━━ 抜粋テキスト
その後、日本の住宅用太陽光発電の導入拡大施策の継続、アメリカによる税額控除による導入推進、さらにドイツによるFIT制度の創設と買取価格の値上げによって、経済性を見いだせていない太陽光発電の導入を支え、2004年に1GWを達成した。その後FIT制度はヨーロッパ域内での採用が広がる一方で、中国・台湾による低価格の太陽電池供給が始まったことで太陽光発電のコストダウンも進み、2010年に年間10GW時代を迎えた。2010年代に入ると、中国による太陽電池大規模生産かつ大規模導入も始まり、大規模太陽光発電所による発電コストは、在来型電源並みの経済性を実現できるようになった。2015年のパリ協定の成立によって、これまでの一部の特定国による導入から、インドを初め世界中での導入も芽生え、2017年には100GWを突破した。年間100GW時代が始まると、世界各国による脱炭素政策としてメガソーラーを中心とする導入が進み始めた。世界規模での導入拡大への予見性が高まると、太陽電池の供給能力拡大への設備投資競争が進み、太陽電池の価格ダウンも加速することができた。
━━━━
◆ **練習問題**: 上にある太陽光発電の普及をめぐる文章を引き継ぎ、最後の文のあとから続きを書くこと。
━━ 収録レコード
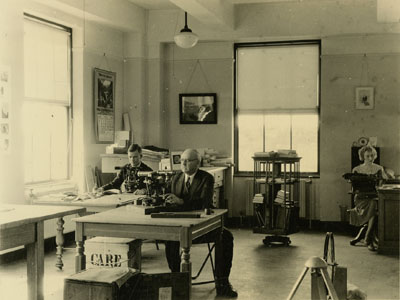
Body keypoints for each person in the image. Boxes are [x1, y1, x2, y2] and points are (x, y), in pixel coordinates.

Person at [163, 149, 238, 298]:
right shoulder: (176, 178)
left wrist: (182, 202)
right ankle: (177, 280)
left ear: (197, 163)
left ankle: (222, 283)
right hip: (181, 225)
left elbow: (204, 202)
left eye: (188, 160)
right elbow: (166, 195)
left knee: (226, 237)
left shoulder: (206, 178)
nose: (183, 163)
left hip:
━━━━
◆ **解答**:
2000年代に入ると、太陽電池の高性能化や大型化が始まるとともに、入札やPPA方式による導入拡大へのビジネスモデルが広まり始め、太陽光発電は最安値電源としての経済優位性を高めていった。ロシアによるウクライナ侵攻に端を発したエネルギー情勢の急変は、エネルギーセキュリティの視点からも太陽光発電導入の重要性が加わり、世界は年間1TWの導入に向かって動き出している。一方、太陽光発電自体も蓄電池の低価格によって、系統への負担を軽減する蓄電機能を備えた太陽光発電システムへと高度化し、分散型電源としての活用領域が広がっていく。ペロブスカイト型のような新たなタイプの太陽電池の実用化によって導入領域を広げていくことも可能となっていく。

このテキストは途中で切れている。